* Votre objectif: Prolongez l'intervention sur la loi de programmation militaire 2014-2019 à partir de sa dernière phrase.

* Extrait de page:

+++++

Intervention de Gwenegan Bui

Réunion du 12 novembre 2013 à 16h45
Commission des affaires étrangères

Photo issue du site de l'Assemblée nationale ou de WikipediaGwenegan Bui, rapporteur :

Nous examinons aujourd'hui, pour avis, le projet de loi de programmation militaire pour les années 2014 à 2019.

Ce texte, adopté par le Sénat le 22 octobre dernier, comprend 51 articles. Tous ne relèvent pas de la « programmation » financière : plusieurs d'entre eux sont des dispositions normatives « ordinaires ». Le projet de loi est également complété par un rapport annexé d'une cinquantaine de pages, lequel précise les « orientations » et les moyens de notre politique de défense.

Bien entendu, j'ai cherché, dans cet avis, à me pencher sur les problématiques qui intéressent notre commission. Inutile de dupliquer l'oeuvre de la commission de la défense !

Dans un premier temps, il m'a semblé utile de revenir sur le contexte stratégique actuel, au regard duquel a été élaboré le Livre blanc et, donc, le projet de loi.

+++++

* Lignes:
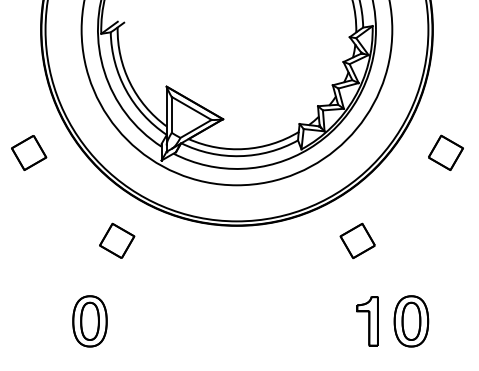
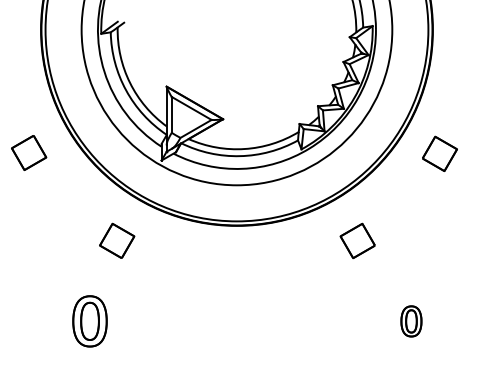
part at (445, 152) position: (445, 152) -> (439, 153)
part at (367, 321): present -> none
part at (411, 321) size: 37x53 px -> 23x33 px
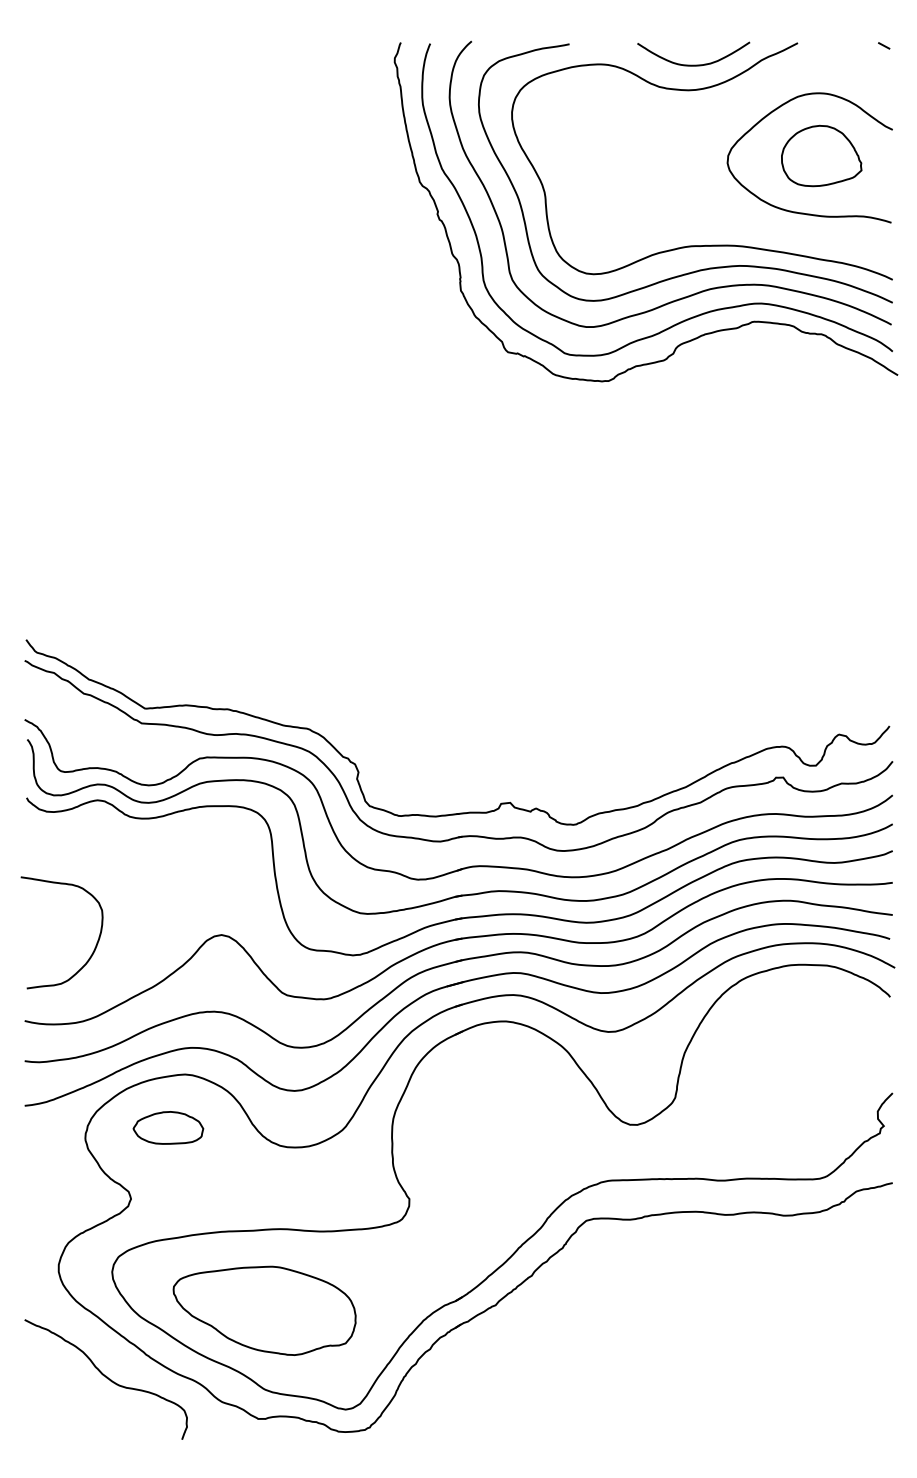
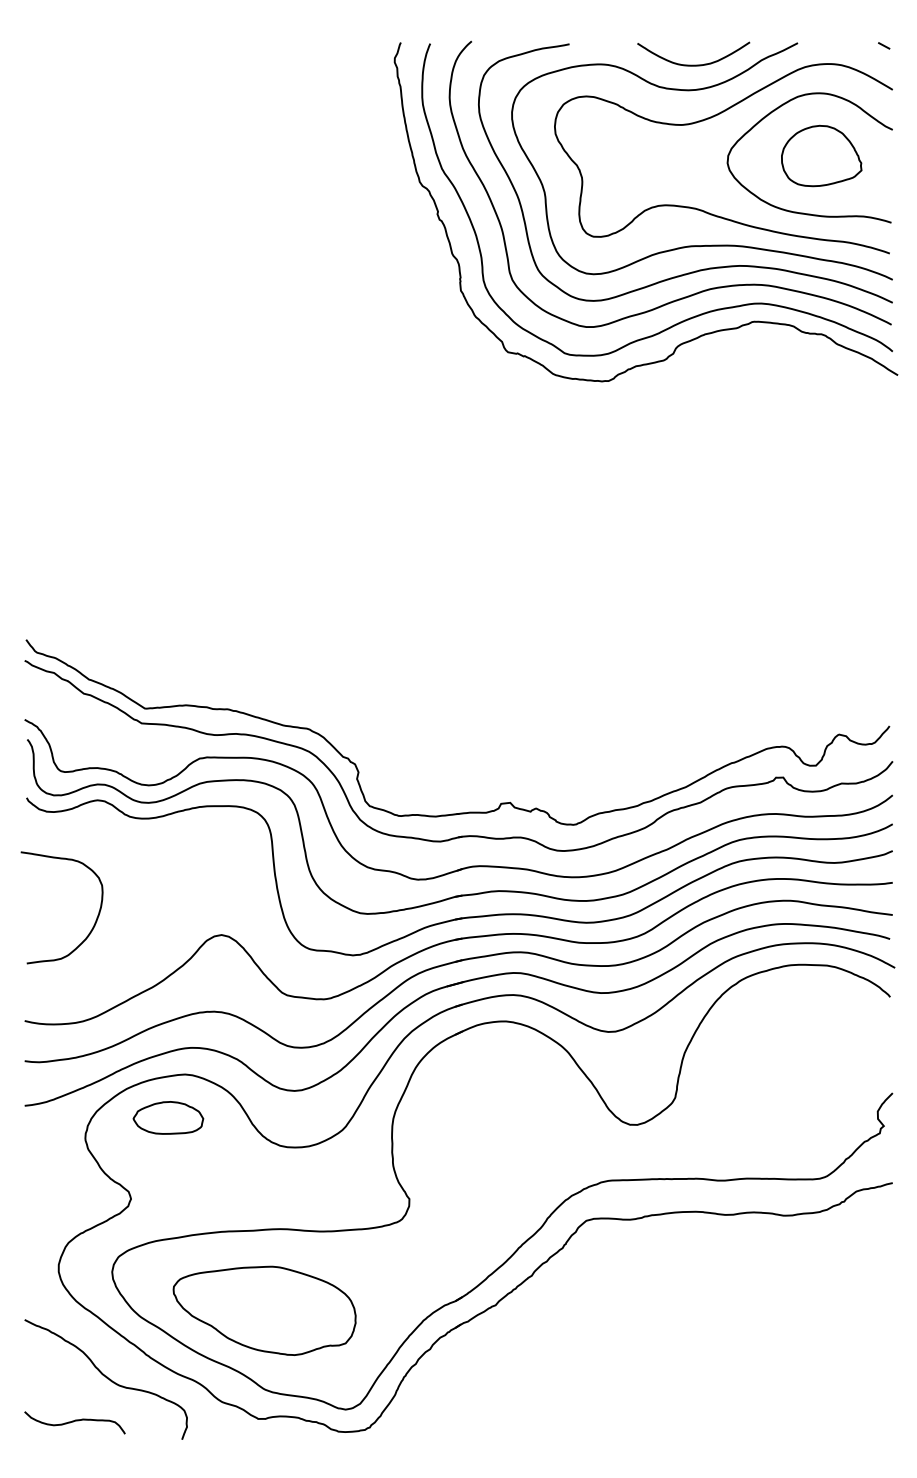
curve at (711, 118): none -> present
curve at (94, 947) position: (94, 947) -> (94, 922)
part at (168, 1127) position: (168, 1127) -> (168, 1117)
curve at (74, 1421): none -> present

+++++

* Réponse finale:
Au-delà des considérations traditionnelles sur l'instabilité de notre environnement régional – je pense, bien entendu, aux menaces que font courir, pour notre sécurité, les troubles en Afrique, notamment au Sahel, la crise syrienne et les tensions à l'est de l'Europe – deux points doivent selon moi, être soulignés.

Tout d'abord, la nouvelle donne que constitue l'impact de la crise financière sur les budgets militaires en Europe combiné avec un pivot américain bien réel. Ce dernier conduit les États-Unis à redimensionner à la baisse leurs moyens militaires présents en Europe et à renforcer leurs capacités dans le Pacifique, dans une optique de « containment » chinois à peine subtil. La certitude d'une intervention américaine en Europe – ou dans sa périphérie, comme l'a montré l'épisode syrien – n'est plus aujourd'hui acquise. Tout simplement faute de matériel et de militaires sur notre continent.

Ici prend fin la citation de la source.